The vanishing point

Perspective

Project: Rotterdam Photography Museum

Location: Rotterdam, the Netherlands Designer: David Yeates Date: 2007

This scheme used the museum’s subject matter, photography, as its concept generator. The building was a projection screen to the outside space. This CAD perspective is generated from CAD software.

Perspective views can be single-, two-, or three-point representations. These points correspond to the number of points at which all lines in the drawing appear to converge. Each point of convergence is called the vanishing point.

Three-dimensional images

A single-point perspective drawing has a central vanishing point, which will exaggerate the sense of a space’s depth. Single-point perspective is often used for interior drawings. Two-point perspective images are often used to describe smaller buildings in a space or street context. Three-point perspective images are used to describe larger buildings and their surrounding environment and context.

A constructed perspective is a freehand drawing created from plan, section and elevation information. To create a constructed perspective it is first necessary to decide the standpoint of the drawing and to then use the section and elevation drawings to suggest the details of heights of spaces and openings such as doors and windows. There are important principles when creating a perspective image; these are:

The horizon

Sketch perspective

Constructed perspective

Project: Student housing scheme Location: Rotterdam, the Netherlands Designer: Jeremy Davies Date: 2007

The eye-level line in a perspective drawing is referred to as the horizon. The point of horizon is normally about 1.6 metres above floor level, but this can be altered to obtain different viewpoints (such as a worm’s – or a bird’s – eye view).

To sketch in perspective is to first observe and study a view, and then draw to achieve an image that accurately renders that view. This requires some consideration of the vanishing point and of the horizon. Sketch perspective is a useful tool to quickly communicate a realistic impression of an existing space or to suggest a design concept.

This sketch perspective drawing effectively uses colour to animate the building’s elevation. Scaled figures are also used to give a sense of reality and activity to the space around the building.

all lines must converge into the vanishing point,

figures should get smaller as they move towards the centre of the image and towards the vanishing point,

space and depth must be maintained in the image to reinforce the illusion of the perspective and its suggested reality.

Project: SaYd Business School, Oxford University Location: Oxford, UK Architects: Dixon Jones Date: 2005

This worm’s eye view axonometric drawing presents an unusual abstract perspective of a proposal for a courtyard space in the Sad Business School. The image allows the scale of the space to be quickly understood.

An axonometric drawing (which is also known as a plan oblique drawing) is produced from a plan drawing and is the easiest of the three-dimensional projections to draw. Axonometric drawings allow an overall aerial view of an object. The advantage an axonometric drawing provides to the architect is that it allows an understanding of both the plan and the building’s internal or external elevations.

Architectural historian Auguste Choisy (1841-1909) first used axonometric drawings in the nineteenth century and they have been employed by numerous influential twentieth – century artists and architects ever since, including the Russian Constructivists, Kasemir Malevich (1878-1935),

El Lissitzky (1890-1941) and Gerrit Rietveld (1888-1964).

For these artists and architects axonometric drawings connected very well with their avant-garde architectural and artistic style. For example, the axonometric technique complemented the De Stijl movement’s cubist forms of architecture. Today architects such as Zaha Hadid continue to favour axonometric techniques as a signature style of expression.

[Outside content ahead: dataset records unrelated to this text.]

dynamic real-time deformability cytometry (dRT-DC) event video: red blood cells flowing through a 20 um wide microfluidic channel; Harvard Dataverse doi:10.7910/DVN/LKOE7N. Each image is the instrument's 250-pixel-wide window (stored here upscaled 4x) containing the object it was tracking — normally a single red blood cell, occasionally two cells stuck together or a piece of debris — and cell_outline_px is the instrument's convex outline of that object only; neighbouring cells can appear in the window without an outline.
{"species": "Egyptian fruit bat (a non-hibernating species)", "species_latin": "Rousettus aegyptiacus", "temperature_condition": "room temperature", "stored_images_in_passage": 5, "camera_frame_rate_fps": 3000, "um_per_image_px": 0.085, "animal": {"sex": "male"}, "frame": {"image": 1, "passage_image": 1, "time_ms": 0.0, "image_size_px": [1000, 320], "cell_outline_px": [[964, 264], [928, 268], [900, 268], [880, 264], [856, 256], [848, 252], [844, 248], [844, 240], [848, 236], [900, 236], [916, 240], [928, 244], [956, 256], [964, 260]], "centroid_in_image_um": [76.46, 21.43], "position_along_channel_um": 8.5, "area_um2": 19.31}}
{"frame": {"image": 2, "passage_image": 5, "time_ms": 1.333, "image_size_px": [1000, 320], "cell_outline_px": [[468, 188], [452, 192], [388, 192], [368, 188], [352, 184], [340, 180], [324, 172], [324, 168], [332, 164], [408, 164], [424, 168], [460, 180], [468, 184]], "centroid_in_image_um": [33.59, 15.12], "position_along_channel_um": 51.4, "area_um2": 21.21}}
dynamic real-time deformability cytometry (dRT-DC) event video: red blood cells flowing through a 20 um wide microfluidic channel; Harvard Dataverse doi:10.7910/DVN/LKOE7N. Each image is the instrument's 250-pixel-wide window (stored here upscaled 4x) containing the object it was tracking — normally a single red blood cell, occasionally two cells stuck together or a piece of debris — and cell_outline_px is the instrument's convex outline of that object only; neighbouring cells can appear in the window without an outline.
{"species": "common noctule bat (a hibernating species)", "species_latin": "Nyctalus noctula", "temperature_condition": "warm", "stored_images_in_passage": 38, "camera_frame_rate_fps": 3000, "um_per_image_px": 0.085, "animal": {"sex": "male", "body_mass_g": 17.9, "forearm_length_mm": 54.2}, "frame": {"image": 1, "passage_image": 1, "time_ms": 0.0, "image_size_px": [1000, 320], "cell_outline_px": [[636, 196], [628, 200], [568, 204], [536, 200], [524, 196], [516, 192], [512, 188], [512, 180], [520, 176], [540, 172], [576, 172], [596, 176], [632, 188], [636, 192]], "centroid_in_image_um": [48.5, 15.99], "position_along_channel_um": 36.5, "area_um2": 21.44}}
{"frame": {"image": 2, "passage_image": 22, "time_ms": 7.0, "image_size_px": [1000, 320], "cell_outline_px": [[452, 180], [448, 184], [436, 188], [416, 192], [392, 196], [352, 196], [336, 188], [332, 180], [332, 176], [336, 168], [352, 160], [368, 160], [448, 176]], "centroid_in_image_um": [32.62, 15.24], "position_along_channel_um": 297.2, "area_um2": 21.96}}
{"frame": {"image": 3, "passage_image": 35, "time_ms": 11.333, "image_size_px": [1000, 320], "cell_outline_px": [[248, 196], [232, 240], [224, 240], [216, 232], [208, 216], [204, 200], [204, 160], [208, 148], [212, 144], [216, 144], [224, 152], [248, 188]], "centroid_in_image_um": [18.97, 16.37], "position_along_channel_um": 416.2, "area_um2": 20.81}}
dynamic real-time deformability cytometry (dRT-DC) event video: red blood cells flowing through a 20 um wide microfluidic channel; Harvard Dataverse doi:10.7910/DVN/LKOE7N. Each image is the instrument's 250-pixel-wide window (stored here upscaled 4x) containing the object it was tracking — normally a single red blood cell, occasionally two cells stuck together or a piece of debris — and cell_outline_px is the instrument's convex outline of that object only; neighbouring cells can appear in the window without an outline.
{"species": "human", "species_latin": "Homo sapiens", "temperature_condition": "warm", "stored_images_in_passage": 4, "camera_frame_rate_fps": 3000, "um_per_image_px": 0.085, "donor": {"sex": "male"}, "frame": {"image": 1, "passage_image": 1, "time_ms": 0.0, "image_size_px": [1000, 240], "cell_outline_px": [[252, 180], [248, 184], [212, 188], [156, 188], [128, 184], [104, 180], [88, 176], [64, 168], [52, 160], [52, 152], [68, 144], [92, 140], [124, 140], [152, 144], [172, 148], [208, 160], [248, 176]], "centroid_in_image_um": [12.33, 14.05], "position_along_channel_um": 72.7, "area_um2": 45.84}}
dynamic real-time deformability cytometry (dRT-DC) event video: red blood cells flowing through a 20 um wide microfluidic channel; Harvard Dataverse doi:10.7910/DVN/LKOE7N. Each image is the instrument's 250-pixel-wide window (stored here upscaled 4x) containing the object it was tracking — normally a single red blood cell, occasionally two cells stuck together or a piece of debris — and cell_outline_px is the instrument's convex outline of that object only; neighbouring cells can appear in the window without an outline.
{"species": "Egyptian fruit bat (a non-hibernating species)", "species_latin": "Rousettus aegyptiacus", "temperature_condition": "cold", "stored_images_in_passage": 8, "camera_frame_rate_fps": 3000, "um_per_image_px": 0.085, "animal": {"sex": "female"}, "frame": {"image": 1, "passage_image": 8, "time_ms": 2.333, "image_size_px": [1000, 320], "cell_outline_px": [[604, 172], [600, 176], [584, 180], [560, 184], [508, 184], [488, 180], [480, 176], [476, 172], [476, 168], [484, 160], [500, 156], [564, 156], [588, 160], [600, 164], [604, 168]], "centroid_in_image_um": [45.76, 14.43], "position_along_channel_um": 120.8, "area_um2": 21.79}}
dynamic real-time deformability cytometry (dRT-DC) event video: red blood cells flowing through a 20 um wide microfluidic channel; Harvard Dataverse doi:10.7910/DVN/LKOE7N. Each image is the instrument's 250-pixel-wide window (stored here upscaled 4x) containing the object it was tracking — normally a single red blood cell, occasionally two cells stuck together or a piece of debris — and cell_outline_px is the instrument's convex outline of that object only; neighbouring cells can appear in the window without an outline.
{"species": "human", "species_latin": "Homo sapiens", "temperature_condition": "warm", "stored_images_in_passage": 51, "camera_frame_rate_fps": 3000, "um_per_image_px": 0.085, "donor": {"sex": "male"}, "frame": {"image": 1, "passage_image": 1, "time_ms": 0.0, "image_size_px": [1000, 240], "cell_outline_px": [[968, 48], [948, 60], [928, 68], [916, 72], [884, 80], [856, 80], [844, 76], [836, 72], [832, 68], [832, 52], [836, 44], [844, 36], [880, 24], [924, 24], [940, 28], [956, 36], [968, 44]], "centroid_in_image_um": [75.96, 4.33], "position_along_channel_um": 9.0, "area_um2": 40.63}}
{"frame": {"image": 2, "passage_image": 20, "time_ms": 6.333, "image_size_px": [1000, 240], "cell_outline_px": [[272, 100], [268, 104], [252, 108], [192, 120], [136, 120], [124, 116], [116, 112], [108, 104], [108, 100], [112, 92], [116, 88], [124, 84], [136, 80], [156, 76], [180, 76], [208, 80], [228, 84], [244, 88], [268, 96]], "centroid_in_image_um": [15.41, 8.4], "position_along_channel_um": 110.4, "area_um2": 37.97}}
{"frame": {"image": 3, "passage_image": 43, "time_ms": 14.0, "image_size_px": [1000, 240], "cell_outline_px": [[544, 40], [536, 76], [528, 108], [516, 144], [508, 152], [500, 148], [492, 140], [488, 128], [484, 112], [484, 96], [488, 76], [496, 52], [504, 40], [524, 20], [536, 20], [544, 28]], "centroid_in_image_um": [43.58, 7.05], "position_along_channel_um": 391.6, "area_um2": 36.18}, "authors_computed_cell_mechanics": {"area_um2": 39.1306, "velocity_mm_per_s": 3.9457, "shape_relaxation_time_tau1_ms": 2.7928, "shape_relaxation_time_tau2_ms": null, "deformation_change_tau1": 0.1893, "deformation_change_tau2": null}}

Project: Phare Tower Location: Paris, France Architects: Morphosis Date: 2006

The Phare Tower scheme in Paris comprises not only of the tower element, but also a lower building that connects with the surrounding urban space. This diagram explains the connections between these building elements and how they relate to the streetscape.

Art and architecture

Constructivism

Constructivism was an artistic and architectural movement in Russia from 1919 onward that dismissed ‘pure’ art in favour of an art that was used as an instrument for social purposes, specifically the construction of a socialist system.

De Stijl

De Stijl, from the Dutch term for ‘the style’, was a Dutch artistic movement founded in 1917. De Stijl was also the name of a journal that was published by the painter and critic Theo van Doesburg. Next to Van Doesburg, the group’s principal members were the painters Piet Mondrian and Bart van der Leck, and the architects Gerrit Rietveld and JJP Oud.

Proponents of De Stijl sought to express a new utopian ideal of spiritual harmony and order. They advocated pure abstraction and universality by a reduction to the essentials of form and colour — they simplified visual compositions to the vertical and horizontal directions, and used only primary colours along with black and white.